(PAGE EXCERPT)
- - - -

[PATCH v2] clocksource: arch_timer: Allow the device tree to specify the physical timer

Marc Zyngier marc.zyngier at arm.com
Fri Sep 12 05:14:51 PDT 2014


Hi Christopher,

On 12/09/14 12:43, Christopher Covington wrote:
> Hi Marc,
> 
> On 09/11/2014 01:43 PM, Marc Zyngier wrote:
>> On 11/09/14 18:29, Doug Anderson wrote:
>>> Marc,
>>>
>>> On Thu, Sep 11, 2014 at 10:22 AM, Marc Zyngier <marc.zyngier at arm.com> wrote:
>>>>> We would need to run this code potentially at processor bringup and
>>>>> after suspend/resume, but that seems possible too.
>>>>
>>>> Note that this would be an ARMv7 only thing (you can't do that on ARMv8,
>>>> at all).
>>>
>>> Yes, of course.
>>>
>>>
>>>>> Is the transition to monitor mode and back simple?  Where would you
>>>>> suggest putting this code?  It would definitely need to be pretty
>>>>> early.  We'd also need to be able to detect that we're in Secure SVC
>>>>> and not mess up anyone else who happened to boot in Non Secure SVC.
>>>>
>>>> This would have to live in some very early platform-specific code. The
>>>> ugly part is that you cannot find out what world you're in (accessing
>>>> SCR is going to send you to UNDEF-land if accessed from NS).
>>>
>>> Yup, so the question is: would such code be accepted upstream, or are
>>> we going to embark on a big job for someone to figure out how to do
>>> this only to get NAKed?
>>>
>>> If there was some indication that folks would take this, I think we
>>> might be able to get it coded up.  If someone else wanted to volunteer
>>> to code it that would make me even happier, but maybe that's pushing
>>> my luck.  ;)
>>
>> Writing the code is a 5 minute job. Getting it accepted is another
>> story, and I'm not sure everyone would agree on that.

- - - -

(INFORMATION SHOWN)
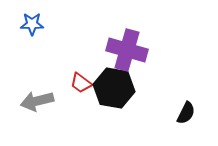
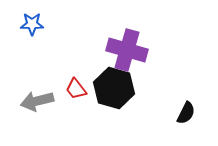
red trapezoid: moved 5 px left, 6 px down; rotated 15 degrees clockwise
black hexagon: rotated 6 degrees clockwise
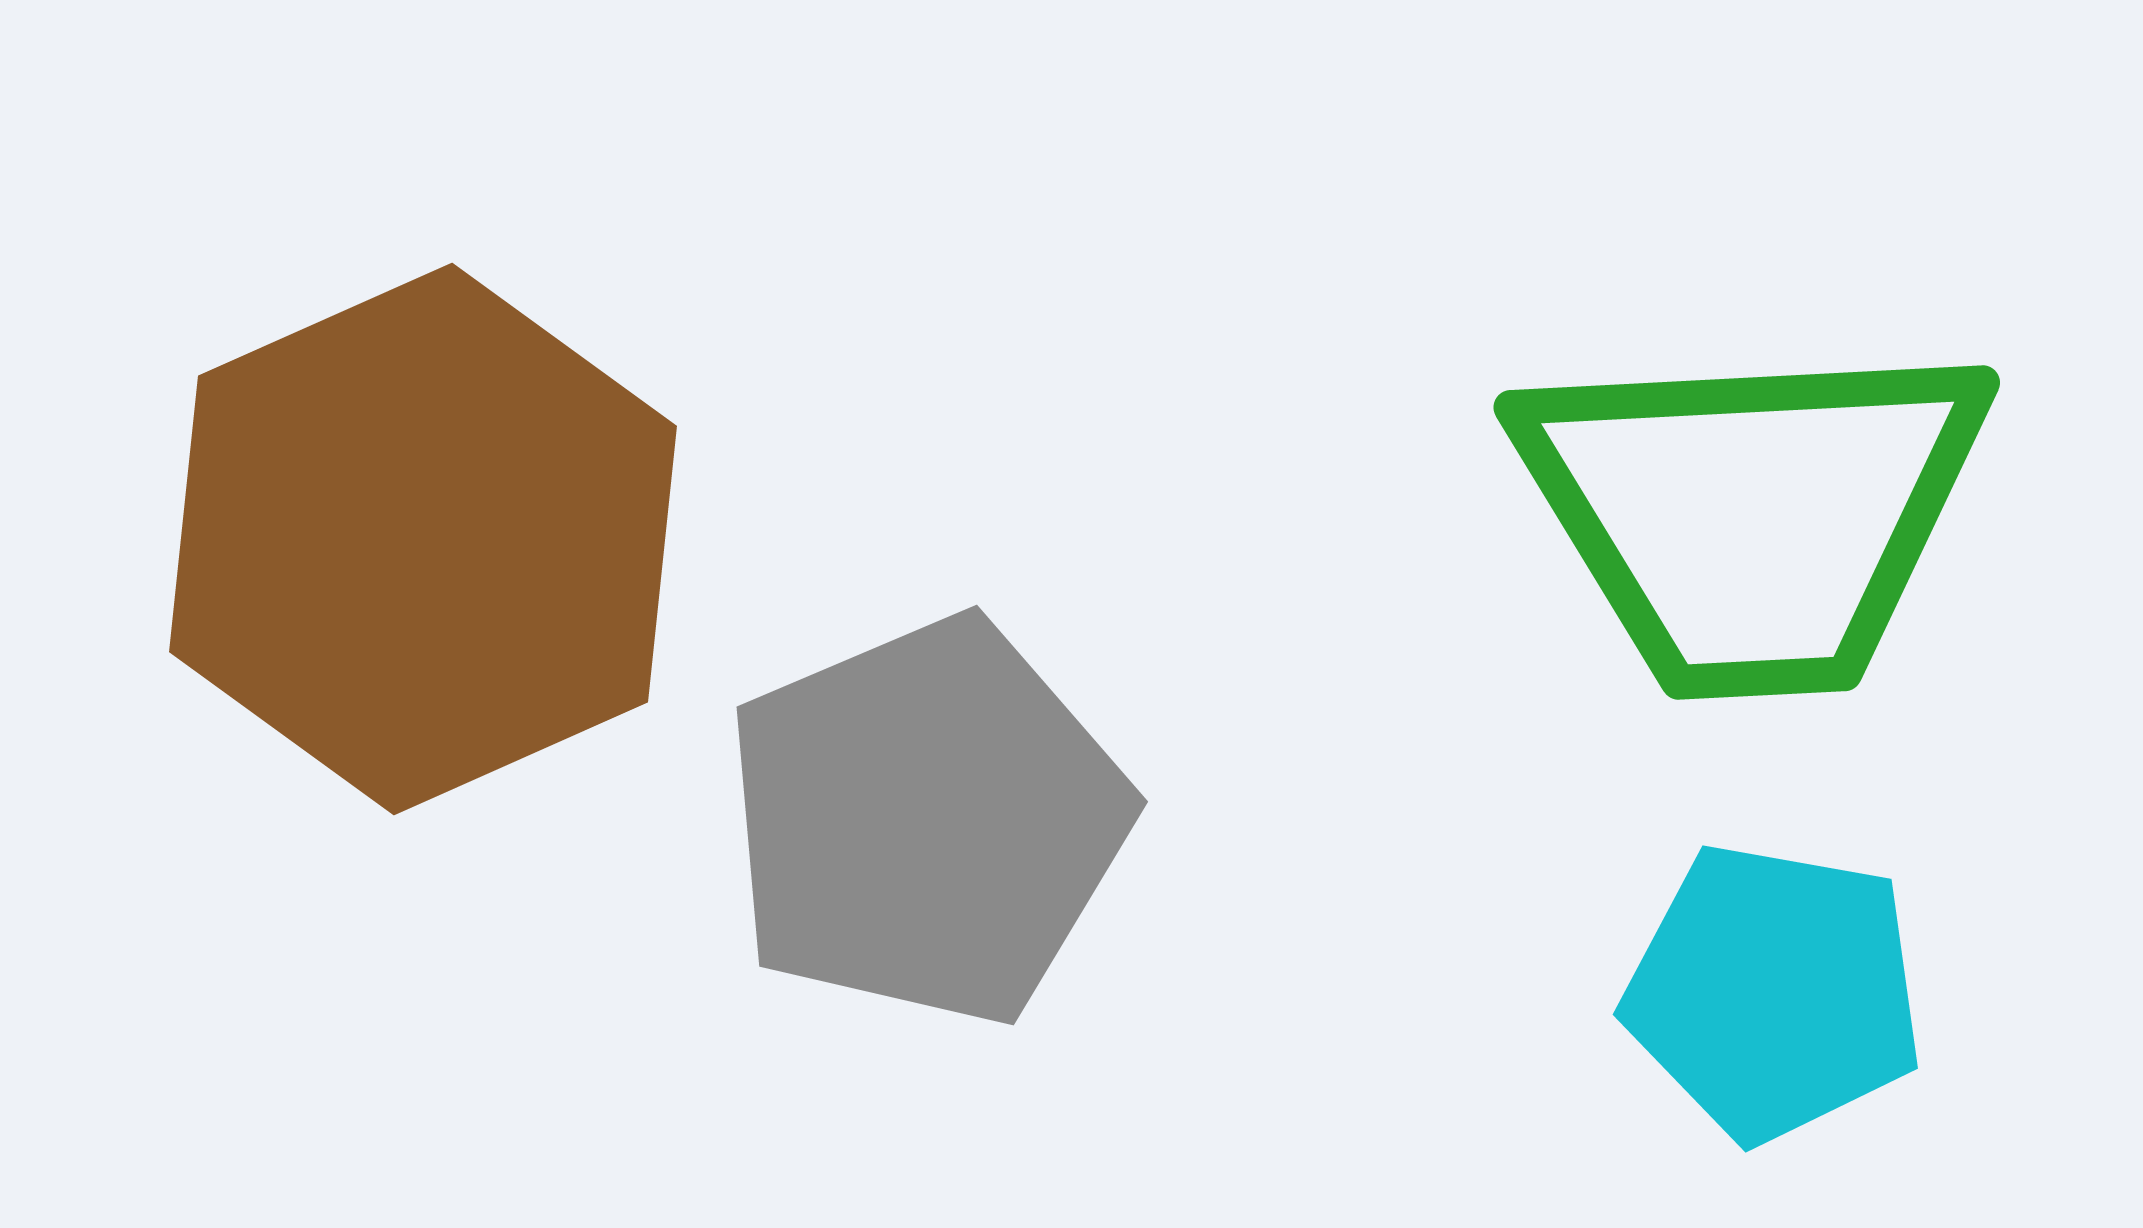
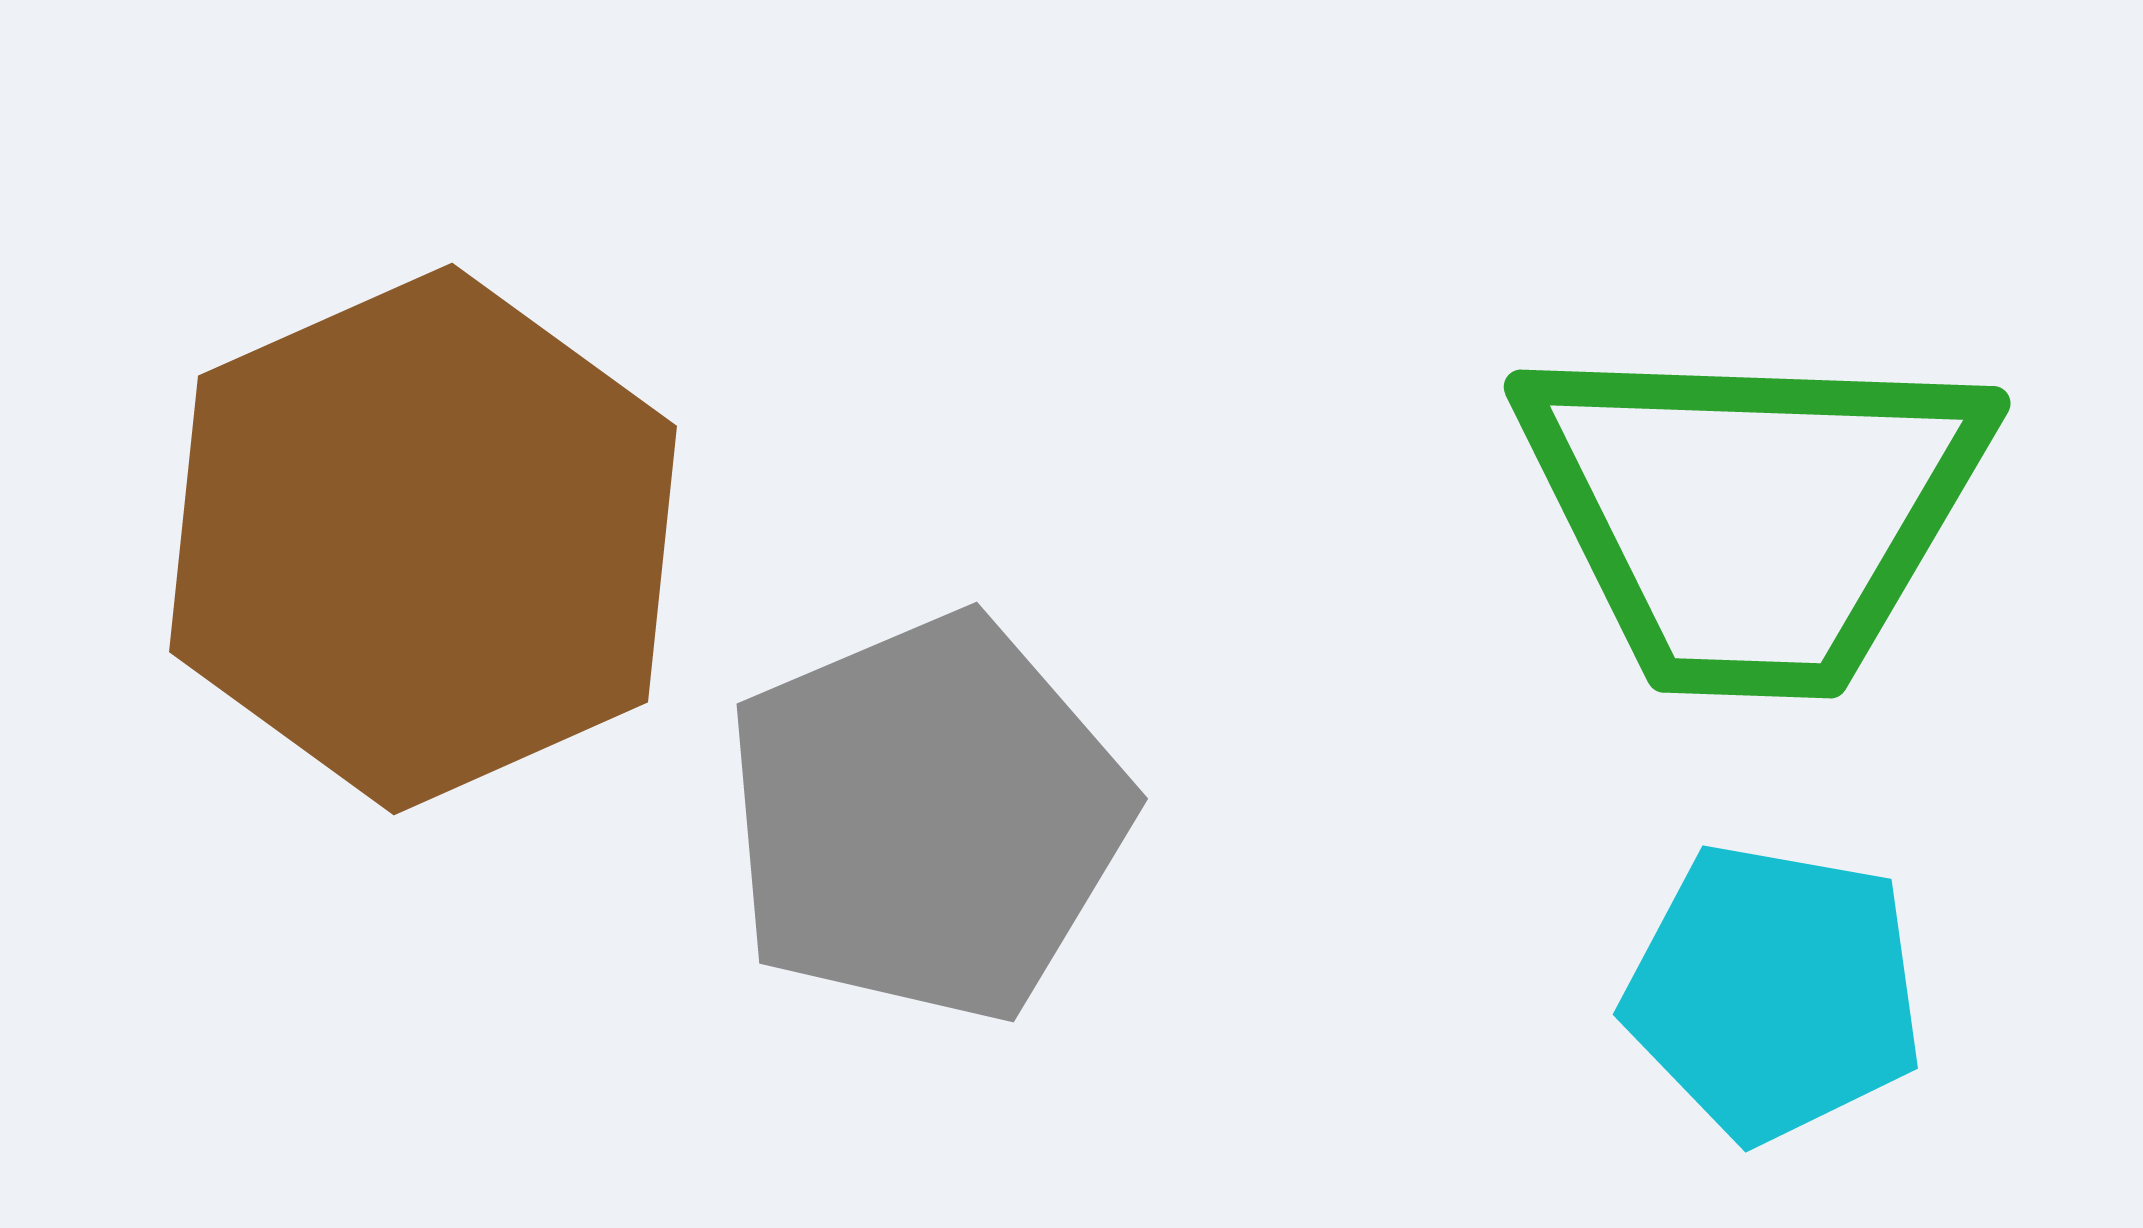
green trapezoid: rotated 5 degrees clockwise
gray pentagon: moved 3 px up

- - - -

(EXERCISE TASKS)
1: List every person named in the arch_timer patch discussion.
2: In the arch_timer patch discussion, how long does Marc Zyngier say writing the code would take?
3: Write the next part of the arch_timer patch discussion, picking up right after its final sentence.

(ANSWERS TO EACH TASK)
1: Marc Zyngier, Christopher Covington, Doug Anderson

2: Five minutes.

3:
>>
>>>> If I was suicidal, I'd suggest you could pass a parameter to the command
>>>> line, interpreted by the timer code... But I since I'm not, let's
>>>> pretend I haven't said anything... ;-)
>>>
>>> I did this in the past (again, see Sonny's thread), but didn't
>>> consider myself knowledgeable to know if that was truly a good test:
>>>
>>>        asm volatile("mrc p15, 0, %0, c1, c1, 0" : "=r" (val));
>>>        pr_info("DOUG: val is %#010x", val);
>>>        val |= (1 << 2);
>>>        asm volatile("mcr p15, 0, %0, c1, c1, 0" : : "r" (val));
>>>        val = 0xffffffff;
>>>        asm volatile("mrc p15, 0, %0, c1, c1, 0" : "=r" (val));
>>>        pr_info("DOUG: val is %#010x", val);
>>>
>>> The idea being that if you can make modifications to the SCR register
>>> (and see your changes take effect) then you must be in secure mode.
>>> In my case the first printout was 0x0 and the second was 0x4.
>>
>> The main issue is when you're *not* in secure mode. It is likely that
>> this will explode badly. This is why I suggested something that is set
>> by the bootloader (after all. it knows which mode it is booted in), and
>> that the timer driver can use when the CPU comes up.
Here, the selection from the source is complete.